Biognosys will also be present with a team of scientific experts at booth #885.

Talk Details

Abstract 2136: Prediction of small molecule-protein binding events for BRD4 and EGFR inhibitors using HR-LiP, a novel structural proteomics approach
Presenter: Yuehan Feng, Ph.D.
Collaborator: Cedilla Therapeutics
Platform, Technology and Application: TrueTarget, High Resolution Limited Proteolysis Mass Spectrometry (HR-LiP), Drug Target Validation
Session: Drug Design and Lead Optimization Strategies Toward Novel or Difficult-to-Drug Cancer Targets
Date and Time: Monday, April 11, 3:20 p.m. – 3:35 p.m. CDT
Poster Presentation Details

Abstract 1374: Discovery of MHC class I and class II neoantigens in lung cancer in needle biopsy tissue samples using an optimized high-throughput workflow
Presenter: Marco Tognetti, Ph.D.
Platform, Technology and Application: TrueDiscovery, Hyper Reaction Monitoring, Immunopeptidome Profiling
Session: Tumor Antigens, Antigen Presentation, and Tumor Immunity
Date and Time: Monday, April 11, 9:00 a.m. – 12:30 p.m. CDT
Abstract 3110: Identification of the phosphorylation network in PDX and corresponding organoid (PDXO) models upon targeted therapy treatment using deep phosphoproteomic analysis
Presenter: Yuehan Feng, Ph.D.
Collaborator: Crown Bioscience
Platform, Technology, and Application: TrueDiscovery, Hyper Reaction Monitoring, Phosphoproteome Profiling
Session: Patient-Derived Xenografts
Date and Time: Tuesday, April 12, 1:30 p.m. – 5:00 p.m. CDT
Abstract 2924: Target identification, selectivity profiling and mechanistic insights of a CDK9 inhibitor using complementary proteomics methods
Presenter: Yuehan Feng, Ph.D.
Collaborator: AstraZeneca plc
Platform, Technology and Application: TrueTarget, Limited Proteolysis Mass Spectrometry (LiP-MS), Drug Target Deconvolution
Session: Structural and Chemical Biology
Date and Time: Tuesday, April 12, 9:00 a.m. – 12:30 p.m. CDT
Abstract 3923: Ubiquitin ligases implicated as predictive biomarkers for poor outcome to immunotherapy in melanoma patients
Presenter: Jakob Vowinckel, Ph.D.
Collaborator: NeoGenomics Laboratories
Platform, Technology and Application: TrueDiscovery, Hyper Reaction Monitoring, Tissue Biomarker Discovery
Session: Proteomics, Signaling Networks, and Biomarker Discovery
Date and Time: Wednesday, April 13, 9:00 a.m. – 12:30 p.m. CDT
Abstract 3920: Precise solid tumor classification through unbiased quantification of proteoforms deep into tissue leakage
Presenter: Marco Tognetti, Ph.D.
Platform, Technology and Application: TrueDiscovery, Hyper Reaction Monitoring, Biofluid Biomarker Discovery
Session: Proteomics, Signaling Networks, and Biomarker Discovery
Date and Time: Wednesday, April 13, 9:00 a.m. – 12:30 p.m. CDT
NeoGenomics Poster Collaboration Details

Abstract 1267: Dual approach using unbiased proteomics and multiplexed immunofluorescence for the detection of markers predictive for immunotherapy in melanoma patients
NeoGenomics Presenter: Anna Juncker-Jensen, Ph.D.
Biognosys co-authors: Nigel Beaton, Ph.D.; Kristina Beeler, Ph.D. Tobias Treiber, Ph.D.; Jakob Vowinckel, Ph.D.
Platform, Technology and Application: TrueDiscovery, Hyper Reaction Monitoring, Tissue Biomarker Discovery
Session: Biomarkers Predictive of Therapeutic Benefit 2
Date and Time: Monday, April 11, 9:00 a.m. – 12:30 p.m. CDT
For the most up to date information and resources about Biognosys’ presence at AACR (Free AACR Whitepaper), visit biognosys.com/accr22.

About TrueDiscovery

The Biognosys TrueDiscovery platform offers integrated proteomics solutions across the entire drug development pipeline.

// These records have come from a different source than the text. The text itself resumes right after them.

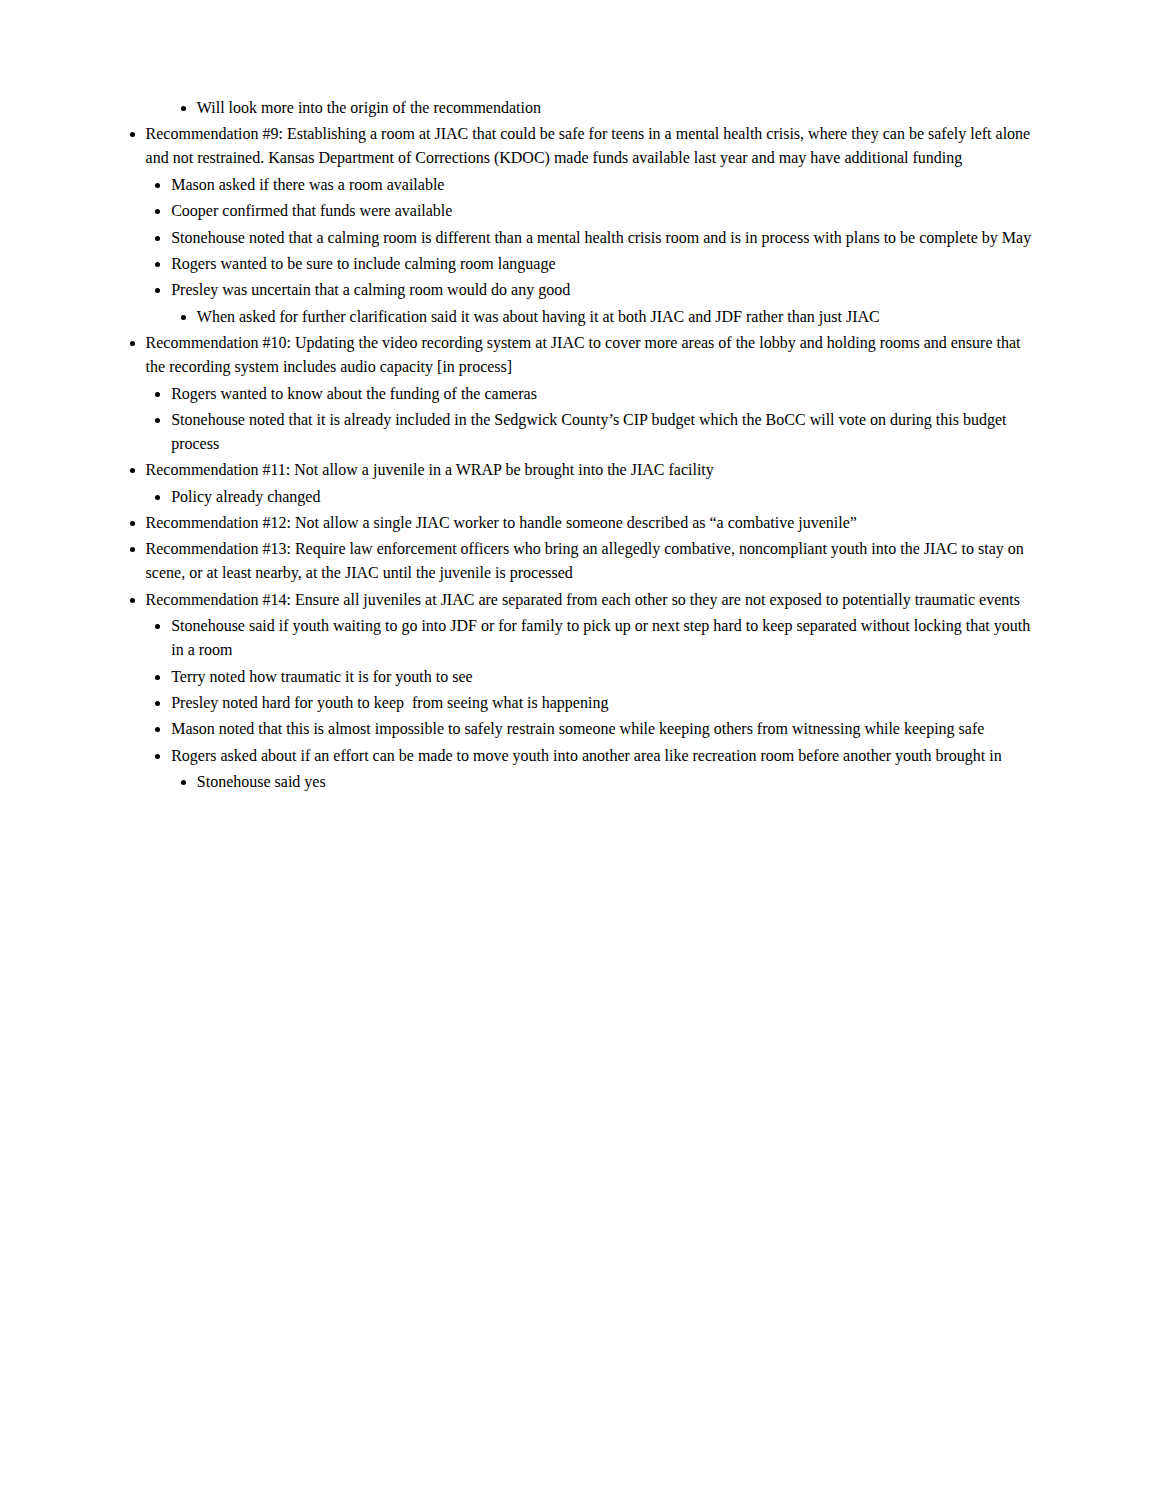Will look more into the origin of the recommendation
Recommendation #9: Establishing a room at JIAC that could be safe for teens in a mental health crisis, where they can be safely left alone and not restrained. Kansas Department of Corrections (KDOC) made funds available last year and may have additional funding
Mason asked if there was a room available
Cooper confirmed that funds were available
Stonehouse noted that a calming room is different than a mental health crisis room and is in process with plans to be complete by May
Rogers wanted to be sure to include calming room language
Presley was uncertain that a calming room would do any good
When asked for further clarification said it was about having it at both JIAC and JDF rather than just JIAC
Recommendation #10: Updating the video recording system at JIAC to cover more areas of the lobby and holding rooms and ensure that the recording system includes audio capacity [in process]
Rogers wanted to know about the funding of the cameras
Stonehouse noted that it is already included in the Sedgwick County’s CIP budget which the BoCC will vote on during this budget process
Recommendation #11: Not allow a juvenile in a WRAP be brought into the JIAC facility
Policy already changed
Recommendation #12: Not allow a single JIAC worker to handle someone described as “a combative juvenile”
Recommendation #13: Require law enforcement officers who bring an allegedly combative, noncompliant youth into the JIAC to stay on scene, or at least nearby, at the JIAC until the juvenile is processed
Recommendation #14: Ensure all juveniles at JIAC are separated from each other so they are not exposed to potentially traumatic events
Stonehouse said if youth waiting to go into JDF or for family to pick up or next step hard to keep separated without locking that youth in a room
Terry noted how traumatic it is for youth to see
Presley noted hard for youth to keep from seeing what is happening
Mason noted that this is almost impossible to safely restrain someone while keeping others from witnessing while keeping safe
Rogers asked about if an effort can be made to move youth into another area like recreation room before another youth brought in
Stonehouse said yes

TrueDiscovery is powered by Hyper Reaction Monitoring (HRM) mass spectrometry, an advanced Data Independent Acquisition (DIA)-based protein quantification technology co-invented and patented by Biognosys.

TrueDiscovery is the only platform that searches the complete proteome to quantify thousands of the most relevant proteins, including an unlimited number of proteoforms. The platform enables the deepest unbiased profiling of tissue and biofluids proteomes with unbeatable specificity on a large scale. The generated data are highly reproducible and easily transferrable to clinical assays. Studies can be performed in a GLP certified and GCP compliant environment. For more information, visit truediscovery.bio.

About TrueTarget

The Biognosys TrueTarget proteomics platform uniquely addresses the most pressing challenges in early drug discovery by identifying on- and off-targets to accelerate and de-risk drug development throughout the pipeline.

TrueTarget is powered by Limited Proteolysis Mass Spectrometry (LiP-MS), a proprietary, patented chemoproteomics technology co-developed by Biognosys.

TrueTarget is the only tool to probe structural changes across the complete proteome with peptide-level resolution, providing unique insights into compound binding and target identification. The platform enables elucidating mechanisms of action and revealing unanticipated toxicities. For more information, visit truetarget.bio

On March 31, 2022 Hummingbird Diagnostics GmbH, a leader in reading blood-based microRNAs for early disease detection and characterization, reported the publication of a study in the journal npj Precision Oncology that describes the discovery and validation of miRisk, a first-of-its-kind microRNA (miRNA) biomarker signature that offers the prospect of a blood-based companion diagnostic for immunotherapy in advanced non-small cell lung cancer (NSCLC) (Press release, Hummingbird Bioscience, MAR 31, 2022, View Source [SID1234611312]). The results of the study illustrate the development of miRisk and its prognostic value for overall survival following immunotherapy. The blood-based test holds the potential for broad applicability for the management of patients with cancer.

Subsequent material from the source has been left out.